The main farming event of early summer is haylage / silage making, harvesting the first crop of grass from our meadows is a busy time. It is critical to save the grass quickly and at the correct moisture content in order to provide quality horse feeds for our customers.

Modern techniques and machinery make the task much easier than it used to be, however the weather can still alter the timing of the harvest.

Late Summer Autumn

Haylage / Silage making continues through the summer, however our main focus now is on the tillage harvest.

Harvesting the wheat, barley and rape crops and their straw, which is used in several of our animal bedding products keeps us busy now both day and night as long as the weather permits. Harvesting can go on late into the nights when the Summer breeze blows keeping the early Autumn dew away.

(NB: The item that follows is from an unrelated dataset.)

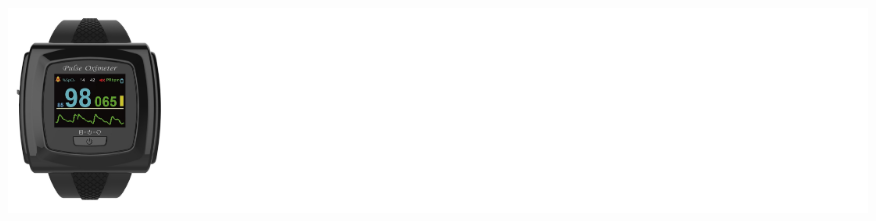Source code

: <td><a href="img/pulse-oximeter.jpg"><img src="img/pulse-oximeter.jpg" height="200" /></a></td>
</tr>
</table>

Saving the crops at the correct moisture is key to quality feed and bedding production. Any dust is extracted from the straw later in the bedding production process.

Harvesting Maize

Harvesting Maize

Late Autumn Winter

The nights begin to draw in now and the leaves on the trees are falling as the growing year comes to an end. Re seeding older leas takes place by mid September to keep the grasses in the meadows fresh and productive. Ploughing the stubbles is also done weather permitting, making one job less for the following spring.

In the machinery sheds our tractors, tillage and grass machines are stored for the winter in readiness for the next growing season.

The Kehoes have been farming now in Foulksmills for several generations seeing many harvests in all weathers and always looking forward to the next farming year.